Bear-ly Breathing 35 min time cap
3 rounds
10x front rack squat w/ruck
50m Bear crawl
15x curls w/ruck
50m Bear crawl
20x Burpees
50m Bear crawl

50m = 164 feet or 82 feet down and back

On a football field it’s 20 yards

I could tell that my body was feeling the effects of the day’s activities.  I didn’t want to tell anyone that my right leg hurt a lot or that I couldn’t get my right arm to stop shaking.  I was holding my arm close to me so no one would see it.   I didn’t want anyone to know what my body was doing.

So we started the PT Test.  Burpees up first.  Now don’t get me wrong, I love burpees however, doing burpees after a 12 hour day isn’t as easy.  But I was able to finish the burpees with a few seconds to spare. PHew one down a few more to go.

Pushups were next and my arm shaking was a problem.   The pain in my lower arm was bad, it hurt.   I knew I was going slower than the rest of the group and was petrified of failing.  I hate being a failure and not completing what I put my eyes on.   I finished the pushups barely I knocked out the last 5 as fast as I could.

Next up situps.  I can do situps, thank you crossfit.  We do a lot of them butterfly style so I am able to knock them out without a problem.

Running was up and I knew the leg was hurting.   I knew this was going to be a struggle.   I knew this was going to hurt.  6 laps around the track is what we had to do, this is where I struggled to stay out of my own head.   After two laps I was going to quit.  My leg was fighting me, I was struggling to tell if it was from the lupus or an injury.   I am usually decent at figuring out the difference.   I pushed on after lap two and kept going.  I found my rhythm and didn’t stop to walk after that.    I pushed, I got lapped by everyone, which was for me discouraging.  Its hard for me to explain how much it hurts for me to be lapped, I know I am not an elite athelete by any means, but I give it my all.  I am slow I know this but discouraging that I wasn’t keeping up.   I finished that 1.5 miles in 14:55, sprinting the last section faster than I ever have before.
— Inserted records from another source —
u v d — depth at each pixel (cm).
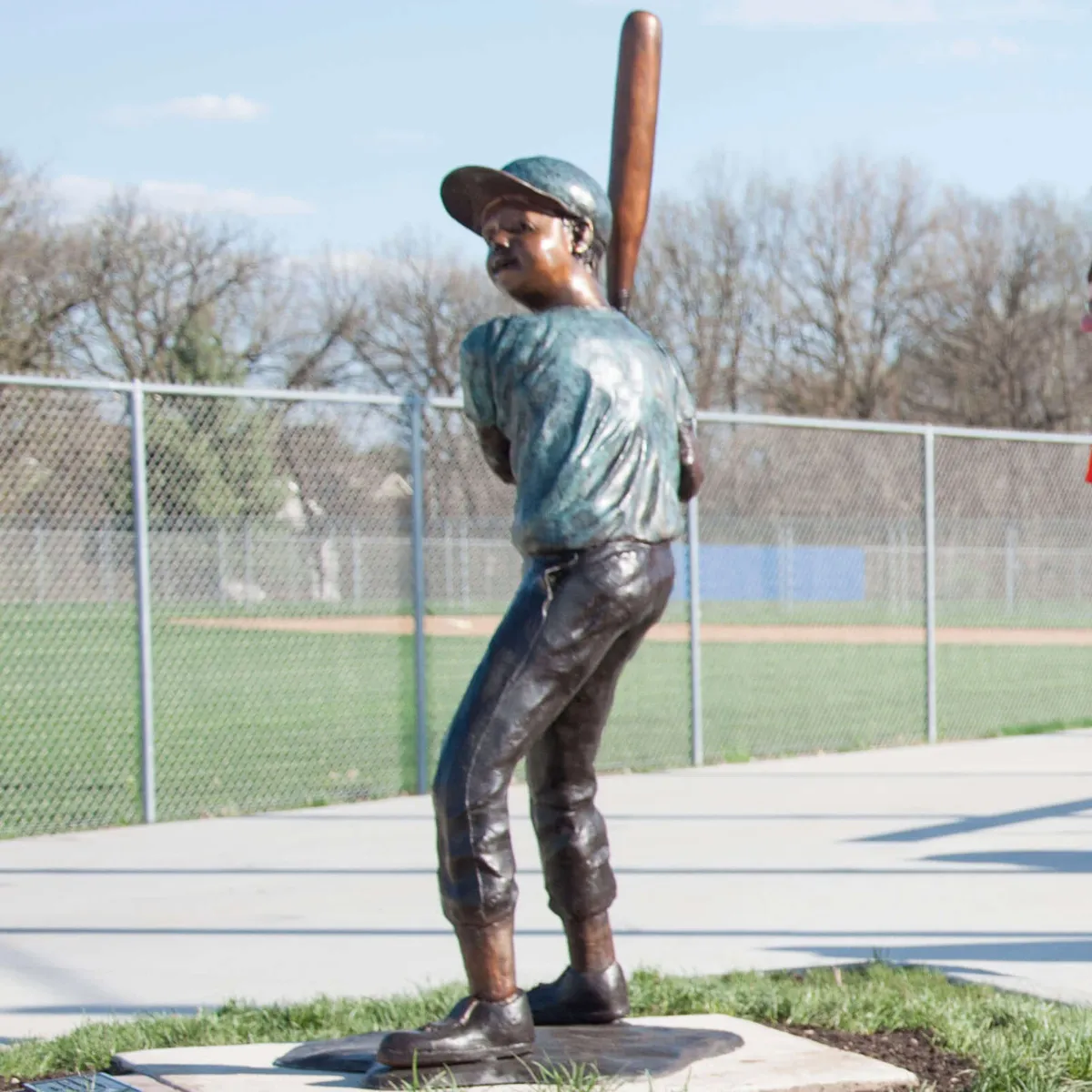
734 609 2725
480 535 2292
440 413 1276
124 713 1611
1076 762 1270
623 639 407
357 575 1922
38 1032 521
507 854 383
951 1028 475
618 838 914
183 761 1283
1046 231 5575
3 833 962
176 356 4816
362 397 1077
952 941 648
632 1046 411
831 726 1527
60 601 2019
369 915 717
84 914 726
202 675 1920
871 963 596
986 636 2802
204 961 627
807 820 978
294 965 619
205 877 814
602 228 423
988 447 2855
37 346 4603
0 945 662
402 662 1152
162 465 1462
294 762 1269
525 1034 388
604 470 392
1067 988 564
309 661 2066
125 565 2028
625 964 604
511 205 414
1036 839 908
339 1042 428
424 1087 372
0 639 2003
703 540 2675
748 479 2694
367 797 1105
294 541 1686
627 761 1261
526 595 391
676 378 423
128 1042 476
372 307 5456
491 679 384
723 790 1113
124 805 1065
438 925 692
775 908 717
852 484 2861
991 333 5541
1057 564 2681
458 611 2314
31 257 4625
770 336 5612
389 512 2167
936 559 2828
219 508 1473
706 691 1894
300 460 1394
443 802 381
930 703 1411
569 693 391
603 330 405
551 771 427
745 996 520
Next up the ruck.   My leg was hurting and both David and Laura know that it was.   I kept pushing though I was moving slow and the leg was hurting more and more.   I made it four laps before them pulled me off the track and said I needed to stop so I didn’t get hurt.   I cried, I failed.  I didn’t finish something that I wanted to finish. This was hard for me, I immediately broke down, I couldn’t handle this.  I couldn’t believe I wasn’t going to finish.  I felt like a failure, I know everyone is going to tell me I wasn’t but in my eyes I was.   It was hard and almost shameful to not be able to continue on.   I was willing to take the two brick penalty and continue on.  But after doing a few laps with the ruck I wasn’t even able to bear crawl, without excruciating pain in my leg.   I had to be smart I had to stop.  I didn’t complete the first Grind Ops that I have ever tried.  This was hard for me.  I needed to do this, but couldn’t.  I wished the guys good luck, both Paul and Ralph had finished the ruck and knew they were on track to making it to the grind.

On the way home I got to think a lot.   A lot about the day and what I had done.   As hard as it is for me, I was able to achieve things I didn’t achieve last year.  I was able to help others achieve things as well.  I went from being the weakest operation member to being one of the team again and no one having to carry my weight.  So as hard as it was despite not completing the PT test I am ok with it now.

Congratulations to the Grind Operations Completers.   You guys killed it last night and probably did a lot of things you never thought you would.   Ralph, Josh, Jack, and Paul congratulations on finishing and completing one hell of a task.  Watch out I am going to make sure I finish the PT test next event.  I will come back and will eventually get this.

So to end, what is your burden?  Does it hold you back?  Does it push you to keep going?  Does it weigh so heavily you cave to its weight?  Whatever your burden is, remember you aren’t not alone in this battle, you have a team behind you.  You may not have known this person to begin with but in the end you will have people who have your back and are willing to help you through the struggle.   This is why I love Burden Operation’s Events, you make friends that you never once thought that would be your friend.